EMAS is a global offshore contractor and provider of integrated offshore solutions to the oil and gas (O&G) industry and operating brand for Ezra Holdings. The business was founded in 1992 and is headquartered in Singapore. It began in Asia Pacific in the maritime industry with a fleet of vessels. The company quickly expanded, listing EMAS on the Singapore Exchange in 2003, and adding fabrication facilities in Vietnam. Over the next few years, EMAS added its construction and production division, listed EOC Limited on the Oslo Stock Exchange in 2007 and created an energy division, offering onshore drilling, offshore drilling and well services. In 2011, EMAS embarked on a highly strategic acquisition of Aker Marine Contractors, a subsea construction and installation technology group.

EMAS was promoted to Mainboard on 8 December 2005.

History
EMAS was founded in 1992 by Mr Lee Kian Soo. Headquartered in Singapore, 
EMAS is now an offshore service provider, with offices in 16 locations across 5 continents.

1992 Founded. Incorporated EMAS Offshore to provide management and operation of offshore support vessels
2003 Launch of Initial Public Offering (IPO) in Singapore 
2005 Acquisition of Vietnam Fabrication Yard, Asian Technical Maritime Services Ltd (ATMS) through wholly owned subsidiary HCM Logistics Limited & Promoted to SGX Main Board 
2007 Buys strategic stake of 21.83% for S$16.5m in SGX-listed Nylect Technology Limited to extend its oil & gas support services activities 
2008 Listing of Production & Construction division, EOC Limited, on the Mainboard of the Oslo Stock Exchange raising approximately US$ S$260 million 
2011 Acquisition of Aker Marine Contractors AS (AMC) from Aker Solutions AS (a subsidiary of Oslo Bǿrslisted Aker Solutions ASA)
2011 Singapore's EMAS wins three charters worth $73 million
2017 Singapore's EMAS shares suspended from trading on the Singapore Stock Exchange.

The Company
EMAS operates four main business segments.

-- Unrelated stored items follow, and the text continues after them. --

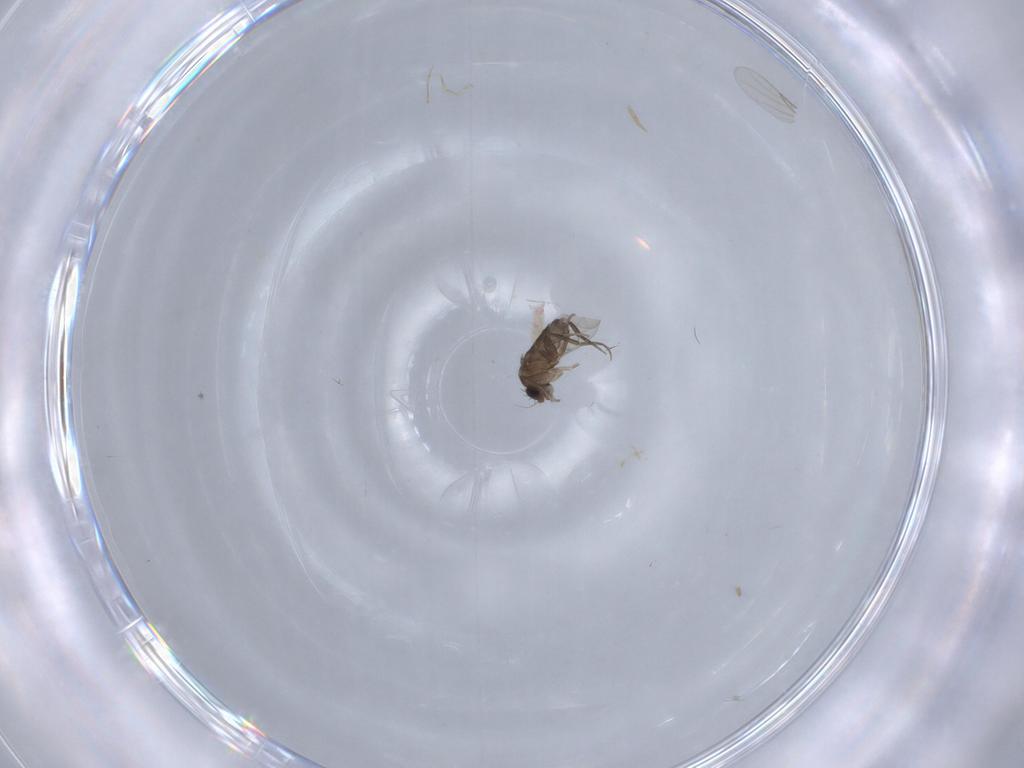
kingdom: Animalia
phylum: Arthropoda
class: Insecta
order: Diptera
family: Phoridae
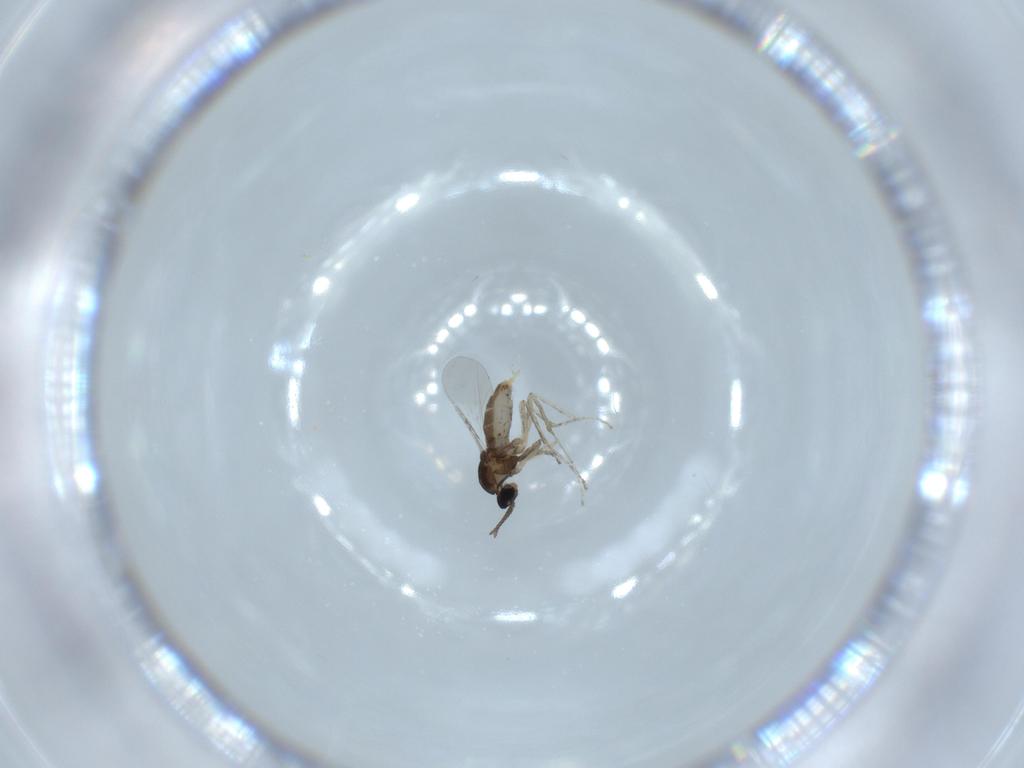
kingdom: Animalia
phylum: Arthropoda
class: Insecta
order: Diptera
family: Cecidomyiidae
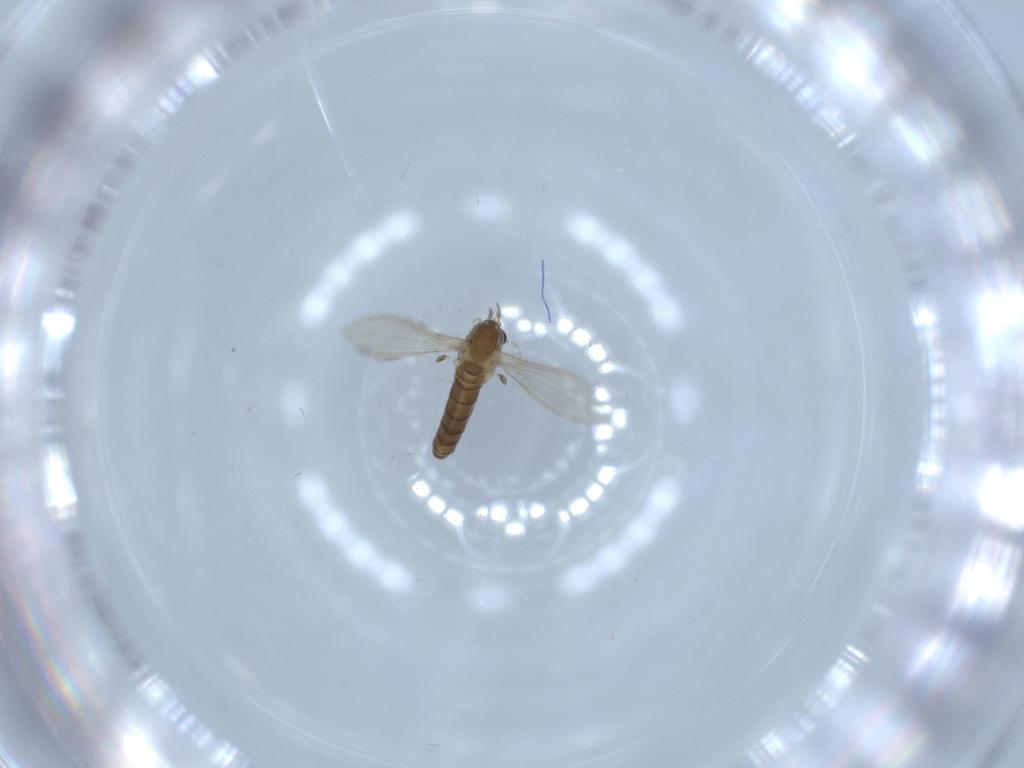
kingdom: Animalia
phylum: Arthropoda
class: Insecta
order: Diptera
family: Psychodidae
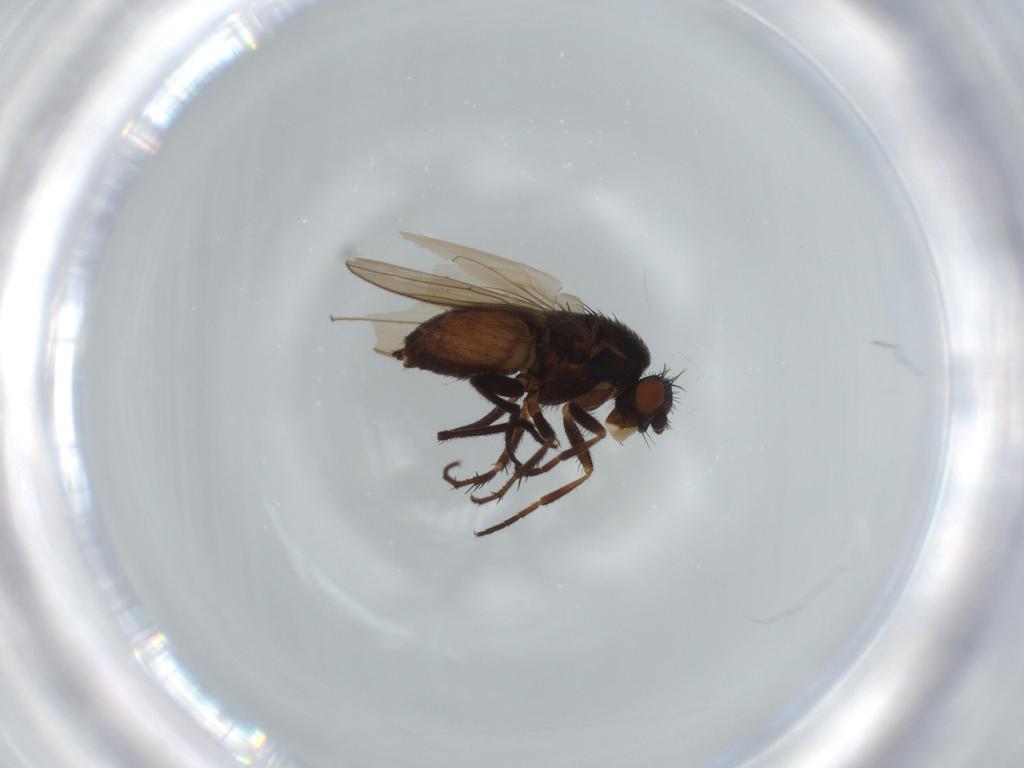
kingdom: Animalia
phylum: Arthropoda
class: Insecta
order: Diptera
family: Sphaeroceridae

EMAS AMC, EMAS's subsea construction division has over 40 years in design, construction, transportation and field installation. The group has completed a wide range of global offshore installation and subsea construction projects, including the transportation and installation of the world's largest man-made structure. Service offerings include subsea construction, IMR (inspection, maintenance & repair), floater and FPSO (floating, production, storage & offloading) installation, SURF installation, pipelay & heavylift, floatover installation and decommissioning.

EMAS Energy provides well intervention and drilling services both onshore and offshore. The range includes work-over, drilling, fluid pumping, nitrogen and pipeline & process services.

EMAS Marine manages and operates a fleet of anchor handling, towing & supply vessels, anchor handling tugs, platform supply vessels, and fast crew utility boats. These
vessels support the O&G industry in a wide range of offshore operations throughout the oilfield life cycle.

EMAS Production, under approximately 46.5%-owned EOC Limited, owns and operates FPSO facilities, offering services such as FPSO conversion management and the operation & maintenance of production facilities. It has the capability to design and provide FPSO/FSO mooring & riser systems and turrets, and fluid transfer systems.

The Group offers offshore fabrication and construction, logistics, engineering and support services out of Vietnam from its yard facilities in Ho Chi Minh City and Vung Tau, as well as in Hinna, Norway and Houston, USA.

Old News

On November 29th, 2011 EMAS secured its first contracts in Brazil, whereby it will charter out four vessels for an average of 4.25 at a total price of US$231 million.

EMAS Achieves Half-Billion-Dollar Milestone In Sales For FY11, Group Orderbook Exceeds Record US$1.2B.

EMAS AMC will perform subsea work in the Atlantis field located in the Gulf of Mexico. This is the second contract awarded by BP to EMAS AMC for work on the Atlantis field.

EMAS AMC has been awarded a contract to carry out offshore installation services for US supermajor Chevron in the Gulf of Thailand.

Management
Mr. Cavan Chan serves as the Executive Chairman of EMAS while Mr. Lee Chye Tek Lionel serves as the Managing Director. As Managing Director, Mr. Lionel Lee manages its business and oversees day-to-day operations.

Acquisition of Aker Marine Contractor
EMAS announced the completion of the acquisition of Aker Marine Contractors (AMC) of Houston on March 1, 2011. AMC was valued at US$250 million. Ezra has settled the transaction by paying Aker Solutions US$50 million in cash, $100 million in shares in Ezra Holdings Ltd, and $50 million in a convertible bond with maturity after 36 months. The share instruments have been valued on weighted average price per share over the last 30 days preceding signing. The final $50-million-plus interest will be settled in cash on and subsequent to delivery of the AMC Connector vessel. Upon delivery of AMC Connector, Ezra will take 50 percent ownership in the vessel owning company. The other half will remain under Aker Solutions ownership.